I am, of course, fine – thanks to all of you who saw the news & texted to check on me. But what really strikes me in this land of disasters is the futility of it all. It may sound nasty but it really feels sometimes like they invite catastrophe… the treacherously winding roads (no Romans here!), the annual rains that cause annual landslides, or my personal favorite – the recent case of journalists & investigators who boarded the wreck of a recently burnt out ferry, only for it to promptly (and apparently surprisingly) sink. At the time an official from the rescue services was quoted as saying "we just didn't expect it to happen", but strangely that has disapeared off all news websites now, but you can get the gist on the BBC (Indonesian ferry suddenly sinks).

I can’t help wondering why Indonesian officials cannot learn lessons from these annual disasters. I don’t mean glib English style inquiries, but simple common sense actions – wearing crash helmets on motorbikes, town planning laws, or even just counting the number of people who board a ship before it sails. In a country this big is life really so cheap?

Thursday, March 01, 2007

Bored

Now I am starting to settle down here, I am finding that one of my biggest frustration is boredom. The boredom occurs on many levels:

  • the food is boring - why on earth does anyone choose to eat rice three times a day
  • my clothes are boring - remember the Conservative tea-party look?
  • I’m reluctant to say my job is boring, but in many ways it is - although the research is interesting I'd prefer to have more than one project on the go at once
  • and of course there is no entertainment - I don’t have tv or radio, and you will remember that Ruteng has a distinct lack of fun places to go. The entertainment that I do have, books and dvds, are rationed in fear that one-day soon I will run out.

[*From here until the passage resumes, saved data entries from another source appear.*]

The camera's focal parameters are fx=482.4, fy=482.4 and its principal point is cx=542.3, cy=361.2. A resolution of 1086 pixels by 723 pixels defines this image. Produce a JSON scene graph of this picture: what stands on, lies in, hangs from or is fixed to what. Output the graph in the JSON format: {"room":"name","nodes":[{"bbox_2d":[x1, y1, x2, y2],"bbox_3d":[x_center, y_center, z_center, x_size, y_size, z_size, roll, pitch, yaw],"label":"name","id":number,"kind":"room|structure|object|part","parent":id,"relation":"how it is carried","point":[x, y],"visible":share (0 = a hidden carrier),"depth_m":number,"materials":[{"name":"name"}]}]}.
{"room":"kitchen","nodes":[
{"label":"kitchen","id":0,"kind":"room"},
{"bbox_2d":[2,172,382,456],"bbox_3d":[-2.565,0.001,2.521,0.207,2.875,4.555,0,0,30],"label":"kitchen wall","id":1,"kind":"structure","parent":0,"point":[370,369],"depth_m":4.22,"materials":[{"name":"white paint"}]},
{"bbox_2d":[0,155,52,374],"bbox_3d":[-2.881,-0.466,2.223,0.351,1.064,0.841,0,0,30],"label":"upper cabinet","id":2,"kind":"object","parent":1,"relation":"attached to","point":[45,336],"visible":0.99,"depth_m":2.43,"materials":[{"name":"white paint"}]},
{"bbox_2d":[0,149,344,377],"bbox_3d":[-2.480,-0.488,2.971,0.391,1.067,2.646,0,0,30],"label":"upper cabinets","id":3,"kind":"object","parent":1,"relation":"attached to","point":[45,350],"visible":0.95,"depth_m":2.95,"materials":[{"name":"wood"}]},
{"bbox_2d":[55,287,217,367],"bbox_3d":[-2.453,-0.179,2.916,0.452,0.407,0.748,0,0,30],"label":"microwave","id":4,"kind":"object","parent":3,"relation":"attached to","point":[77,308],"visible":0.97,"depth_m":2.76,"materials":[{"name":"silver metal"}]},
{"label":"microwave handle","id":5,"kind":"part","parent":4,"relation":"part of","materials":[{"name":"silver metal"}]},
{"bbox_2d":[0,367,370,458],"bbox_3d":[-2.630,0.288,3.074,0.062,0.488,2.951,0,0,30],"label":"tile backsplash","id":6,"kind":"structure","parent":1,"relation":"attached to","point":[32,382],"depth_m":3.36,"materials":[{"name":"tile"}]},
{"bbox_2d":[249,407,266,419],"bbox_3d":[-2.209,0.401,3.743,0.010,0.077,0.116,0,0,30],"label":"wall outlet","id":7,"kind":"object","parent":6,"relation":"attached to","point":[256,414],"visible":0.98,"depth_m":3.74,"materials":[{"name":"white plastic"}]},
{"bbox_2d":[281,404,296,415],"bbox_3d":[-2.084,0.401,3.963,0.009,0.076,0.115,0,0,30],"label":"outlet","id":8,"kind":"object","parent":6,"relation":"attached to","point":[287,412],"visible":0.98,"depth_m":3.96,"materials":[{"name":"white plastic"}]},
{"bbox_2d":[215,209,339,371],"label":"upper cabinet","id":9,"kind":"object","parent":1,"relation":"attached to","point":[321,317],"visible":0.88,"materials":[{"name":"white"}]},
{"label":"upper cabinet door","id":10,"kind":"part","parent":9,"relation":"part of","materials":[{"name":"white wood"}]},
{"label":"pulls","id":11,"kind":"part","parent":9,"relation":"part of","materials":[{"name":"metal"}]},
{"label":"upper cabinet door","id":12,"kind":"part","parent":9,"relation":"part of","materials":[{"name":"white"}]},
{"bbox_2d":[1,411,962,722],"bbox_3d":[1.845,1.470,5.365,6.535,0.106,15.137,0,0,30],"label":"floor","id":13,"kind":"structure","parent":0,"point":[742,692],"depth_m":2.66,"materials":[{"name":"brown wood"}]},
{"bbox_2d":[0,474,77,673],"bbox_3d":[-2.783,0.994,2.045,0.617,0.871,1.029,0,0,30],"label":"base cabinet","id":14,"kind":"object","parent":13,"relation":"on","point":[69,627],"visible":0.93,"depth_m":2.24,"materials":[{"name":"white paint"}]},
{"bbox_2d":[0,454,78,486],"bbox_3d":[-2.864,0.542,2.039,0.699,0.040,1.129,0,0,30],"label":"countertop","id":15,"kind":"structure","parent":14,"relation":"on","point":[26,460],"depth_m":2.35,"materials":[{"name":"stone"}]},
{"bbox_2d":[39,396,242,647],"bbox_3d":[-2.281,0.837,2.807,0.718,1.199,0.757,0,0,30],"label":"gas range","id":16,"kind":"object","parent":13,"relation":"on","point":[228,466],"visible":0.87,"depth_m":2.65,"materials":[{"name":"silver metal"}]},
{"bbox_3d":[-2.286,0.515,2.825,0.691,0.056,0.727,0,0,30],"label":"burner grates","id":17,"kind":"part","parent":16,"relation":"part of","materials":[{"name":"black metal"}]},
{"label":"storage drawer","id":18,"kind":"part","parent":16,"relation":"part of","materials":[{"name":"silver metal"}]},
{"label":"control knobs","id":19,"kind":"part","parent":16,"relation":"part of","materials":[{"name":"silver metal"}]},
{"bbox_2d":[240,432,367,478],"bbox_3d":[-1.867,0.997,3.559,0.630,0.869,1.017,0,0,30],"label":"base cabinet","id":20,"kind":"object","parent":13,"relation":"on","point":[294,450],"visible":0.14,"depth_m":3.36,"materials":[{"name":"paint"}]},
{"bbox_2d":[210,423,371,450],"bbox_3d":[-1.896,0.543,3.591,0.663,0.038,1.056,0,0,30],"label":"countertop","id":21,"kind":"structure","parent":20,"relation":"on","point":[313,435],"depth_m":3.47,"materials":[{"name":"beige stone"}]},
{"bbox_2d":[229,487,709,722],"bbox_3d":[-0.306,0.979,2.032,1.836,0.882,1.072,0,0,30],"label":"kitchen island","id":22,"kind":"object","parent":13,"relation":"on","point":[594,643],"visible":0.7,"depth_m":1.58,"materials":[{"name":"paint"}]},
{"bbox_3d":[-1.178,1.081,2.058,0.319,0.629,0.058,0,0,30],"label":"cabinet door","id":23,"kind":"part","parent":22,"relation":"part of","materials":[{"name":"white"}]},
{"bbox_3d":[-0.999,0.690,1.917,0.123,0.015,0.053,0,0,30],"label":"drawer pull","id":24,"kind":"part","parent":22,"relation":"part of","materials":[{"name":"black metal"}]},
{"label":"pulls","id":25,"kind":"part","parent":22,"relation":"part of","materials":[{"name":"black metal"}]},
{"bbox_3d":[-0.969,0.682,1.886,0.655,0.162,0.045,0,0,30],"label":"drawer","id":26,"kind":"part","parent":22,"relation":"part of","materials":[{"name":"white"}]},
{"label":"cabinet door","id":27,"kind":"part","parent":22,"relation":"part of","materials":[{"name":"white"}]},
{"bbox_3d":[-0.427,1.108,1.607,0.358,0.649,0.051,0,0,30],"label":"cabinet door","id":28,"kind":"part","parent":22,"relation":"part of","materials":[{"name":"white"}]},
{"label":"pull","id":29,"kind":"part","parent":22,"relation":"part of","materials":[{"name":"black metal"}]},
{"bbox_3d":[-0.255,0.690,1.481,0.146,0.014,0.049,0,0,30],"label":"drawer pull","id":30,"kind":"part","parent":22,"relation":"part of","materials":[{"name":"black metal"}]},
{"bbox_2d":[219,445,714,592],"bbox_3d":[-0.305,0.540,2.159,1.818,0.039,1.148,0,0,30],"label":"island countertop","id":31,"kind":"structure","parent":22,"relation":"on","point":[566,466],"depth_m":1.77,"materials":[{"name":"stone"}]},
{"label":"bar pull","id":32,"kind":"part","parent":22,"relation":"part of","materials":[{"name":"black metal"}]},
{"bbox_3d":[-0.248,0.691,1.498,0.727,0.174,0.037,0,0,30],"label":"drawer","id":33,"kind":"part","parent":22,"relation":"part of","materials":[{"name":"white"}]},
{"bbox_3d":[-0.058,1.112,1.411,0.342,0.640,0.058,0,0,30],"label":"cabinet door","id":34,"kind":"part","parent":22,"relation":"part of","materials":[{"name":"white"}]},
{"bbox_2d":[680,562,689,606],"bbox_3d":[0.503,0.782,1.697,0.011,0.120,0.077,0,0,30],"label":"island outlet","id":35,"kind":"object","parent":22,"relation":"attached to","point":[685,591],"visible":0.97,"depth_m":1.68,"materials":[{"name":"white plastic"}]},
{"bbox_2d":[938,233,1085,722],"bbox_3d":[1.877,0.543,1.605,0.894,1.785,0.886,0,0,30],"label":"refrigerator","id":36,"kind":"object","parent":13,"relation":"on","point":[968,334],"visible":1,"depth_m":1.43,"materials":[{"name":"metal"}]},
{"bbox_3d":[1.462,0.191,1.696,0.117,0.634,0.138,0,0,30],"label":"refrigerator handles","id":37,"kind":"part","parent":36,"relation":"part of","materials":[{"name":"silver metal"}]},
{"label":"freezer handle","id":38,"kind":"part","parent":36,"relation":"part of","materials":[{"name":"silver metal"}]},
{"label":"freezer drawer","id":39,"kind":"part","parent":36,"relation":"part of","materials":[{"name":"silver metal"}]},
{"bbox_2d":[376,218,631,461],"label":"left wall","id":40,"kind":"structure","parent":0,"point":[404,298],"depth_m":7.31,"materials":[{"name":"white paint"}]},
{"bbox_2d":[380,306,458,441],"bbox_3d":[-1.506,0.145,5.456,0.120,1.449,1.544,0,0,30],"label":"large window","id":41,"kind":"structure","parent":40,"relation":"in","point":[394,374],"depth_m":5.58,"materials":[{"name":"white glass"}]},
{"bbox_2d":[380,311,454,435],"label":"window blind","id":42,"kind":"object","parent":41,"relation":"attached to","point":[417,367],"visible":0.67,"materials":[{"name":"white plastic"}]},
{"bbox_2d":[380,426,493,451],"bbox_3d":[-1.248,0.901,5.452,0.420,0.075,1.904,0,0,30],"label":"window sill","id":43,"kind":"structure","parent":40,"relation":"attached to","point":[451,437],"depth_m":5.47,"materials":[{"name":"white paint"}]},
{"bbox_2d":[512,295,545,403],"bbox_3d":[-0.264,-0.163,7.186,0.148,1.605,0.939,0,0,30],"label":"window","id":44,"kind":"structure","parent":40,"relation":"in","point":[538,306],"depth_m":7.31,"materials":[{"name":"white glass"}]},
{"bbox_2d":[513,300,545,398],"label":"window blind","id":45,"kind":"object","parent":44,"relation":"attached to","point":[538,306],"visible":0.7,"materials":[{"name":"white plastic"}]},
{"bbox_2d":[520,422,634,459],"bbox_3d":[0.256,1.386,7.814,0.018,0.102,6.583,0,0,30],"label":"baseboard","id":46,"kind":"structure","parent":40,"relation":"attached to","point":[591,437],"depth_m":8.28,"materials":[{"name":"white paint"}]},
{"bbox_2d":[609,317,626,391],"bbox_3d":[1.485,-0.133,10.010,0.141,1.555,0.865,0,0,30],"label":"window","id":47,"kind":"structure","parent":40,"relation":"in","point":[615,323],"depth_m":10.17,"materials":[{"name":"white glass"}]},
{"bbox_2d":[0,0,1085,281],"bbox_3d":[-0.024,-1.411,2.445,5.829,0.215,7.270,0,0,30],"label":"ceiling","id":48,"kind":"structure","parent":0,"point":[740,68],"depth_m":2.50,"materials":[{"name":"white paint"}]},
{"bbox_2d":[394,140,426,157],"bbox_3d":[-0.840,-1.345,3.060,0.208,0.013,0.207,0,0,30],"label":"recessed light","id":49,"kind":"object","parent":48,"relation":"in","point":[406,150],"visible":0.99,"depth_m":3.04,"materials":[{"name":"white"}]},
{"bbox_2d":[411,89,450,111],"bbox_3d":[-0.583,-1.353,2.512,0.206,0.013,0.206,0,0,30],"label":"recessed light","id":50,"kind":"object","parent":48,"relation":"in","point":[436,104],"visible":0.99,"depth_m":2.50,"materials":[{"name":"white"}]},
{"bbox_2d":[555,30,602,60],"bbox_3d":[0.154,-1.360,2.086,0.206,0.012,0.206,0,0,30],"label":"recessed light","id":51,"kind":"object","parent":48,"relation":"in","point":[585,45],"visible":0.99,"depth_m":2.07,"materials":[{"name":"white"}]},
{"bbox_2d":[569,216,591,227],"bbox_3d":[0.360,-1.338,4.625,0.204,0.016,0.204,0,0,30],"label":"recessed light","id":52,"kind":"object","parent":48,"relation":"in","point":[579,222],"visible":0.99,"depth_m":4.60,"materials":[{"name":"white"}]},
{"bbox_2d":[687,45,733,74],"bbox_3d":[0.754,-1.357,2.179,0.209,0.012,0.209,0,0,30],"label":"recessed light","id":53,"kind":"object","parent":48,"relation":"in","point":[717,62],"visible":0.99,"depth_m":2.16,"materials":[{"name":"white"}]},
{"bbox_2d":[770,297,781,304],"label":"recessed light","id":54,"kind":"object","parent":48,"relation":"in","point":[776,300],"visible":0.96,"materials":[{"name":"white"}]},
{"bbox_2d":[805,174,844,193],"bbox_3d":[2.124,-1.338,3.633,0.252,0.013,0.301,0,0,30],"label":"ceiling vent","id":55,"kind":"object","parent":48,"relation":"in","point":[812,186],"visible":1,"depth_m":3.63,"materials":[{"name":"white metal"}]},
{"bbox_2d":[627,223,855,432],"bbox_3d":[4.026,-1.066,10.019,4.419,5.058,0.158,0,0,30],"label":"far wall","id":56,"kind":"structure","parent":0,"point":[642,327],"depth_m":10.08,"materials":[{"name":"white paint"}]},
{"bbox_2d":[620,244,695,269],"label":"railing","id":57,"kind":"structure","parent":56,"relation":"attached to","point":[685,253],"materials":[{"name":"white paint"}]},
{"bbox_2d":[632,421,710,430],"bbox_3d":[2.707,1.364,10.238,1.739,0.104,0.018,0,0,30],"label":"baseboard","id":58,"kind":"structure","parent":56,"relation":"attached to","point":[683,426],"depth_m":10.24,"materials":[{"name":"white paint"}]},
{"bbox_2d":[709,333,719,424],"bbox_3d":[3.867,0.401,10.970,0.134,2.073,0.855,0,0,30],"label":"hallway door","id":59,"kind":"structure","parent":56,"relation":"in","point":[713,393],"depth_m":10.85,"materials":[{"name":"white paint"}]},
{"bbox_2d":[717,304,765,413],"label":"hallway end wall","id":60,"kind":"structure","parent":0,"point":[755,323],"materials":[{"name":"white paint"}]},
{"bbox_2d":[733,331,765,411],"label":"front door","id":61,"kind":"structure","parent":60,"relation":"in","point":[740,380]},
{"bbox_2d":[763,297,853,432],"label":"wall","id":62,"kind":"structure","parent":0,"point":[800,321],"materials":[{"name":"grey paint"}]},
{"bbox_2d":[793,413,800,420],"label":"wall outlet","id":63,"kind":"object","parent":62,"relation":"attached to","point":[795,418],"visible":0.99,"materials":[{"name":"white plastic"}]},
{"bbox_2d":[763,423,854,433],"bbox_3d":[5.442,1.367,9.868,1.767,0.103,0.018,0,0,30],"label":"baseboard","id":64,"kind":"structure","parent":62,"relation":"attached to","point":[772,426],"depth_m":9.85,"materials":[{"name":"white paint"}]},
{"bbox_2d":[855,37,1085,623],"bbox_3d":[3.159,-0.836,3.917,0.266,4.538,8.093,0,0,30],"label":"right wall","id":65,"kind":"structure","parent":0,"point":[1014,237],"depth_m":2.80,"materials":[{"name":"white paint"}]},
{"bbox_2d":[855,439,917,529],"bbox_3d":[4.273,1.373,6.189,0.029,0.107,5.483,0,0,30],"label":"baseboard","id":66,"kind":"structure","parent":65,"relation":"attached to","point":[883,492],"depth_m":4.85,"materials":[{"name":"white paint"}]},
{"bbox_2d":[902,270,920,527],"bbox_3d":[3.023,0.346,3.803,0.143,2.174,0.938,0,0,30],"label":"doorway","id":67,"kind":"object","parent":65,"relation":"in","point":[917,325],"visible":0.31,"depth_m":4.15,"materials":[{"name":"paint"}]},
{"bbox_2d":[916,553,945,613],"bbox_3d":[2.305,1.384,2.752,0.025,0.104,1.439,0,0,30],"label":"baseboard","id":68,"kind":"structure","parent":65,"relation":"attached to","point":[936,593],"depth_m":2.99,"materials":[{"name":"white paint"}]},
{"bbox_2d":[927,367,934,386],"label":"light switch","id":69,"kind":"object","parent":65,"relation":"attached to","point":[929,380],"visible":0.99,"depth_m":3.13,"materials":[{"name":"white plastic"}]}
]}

Zoe & I have taken to whinging ‘I’m bored’ like tiresome spoilt children as we wonder listlessly around the house. A good example of our level of despair is that this week's highlight was a party at a home for retired priest’s!

Worse however is that I find the boredom self-perpetuating – it drains me of enthusiasm or drive to do anything other than being bored. I have so much free time here, but the despondency born out of boredom turns a viscous circle and I just feel guilty and lethargic.

Writing this I have tried to think what I would do in the UK if I were bored – probably just turn the TV on & forget about it, letting mind-numbing trashy programmes wash over me. So maybe it’s a good lesson to recognise these feelings, and maybe now I will do something about them… or maybe I'll start tomorrow!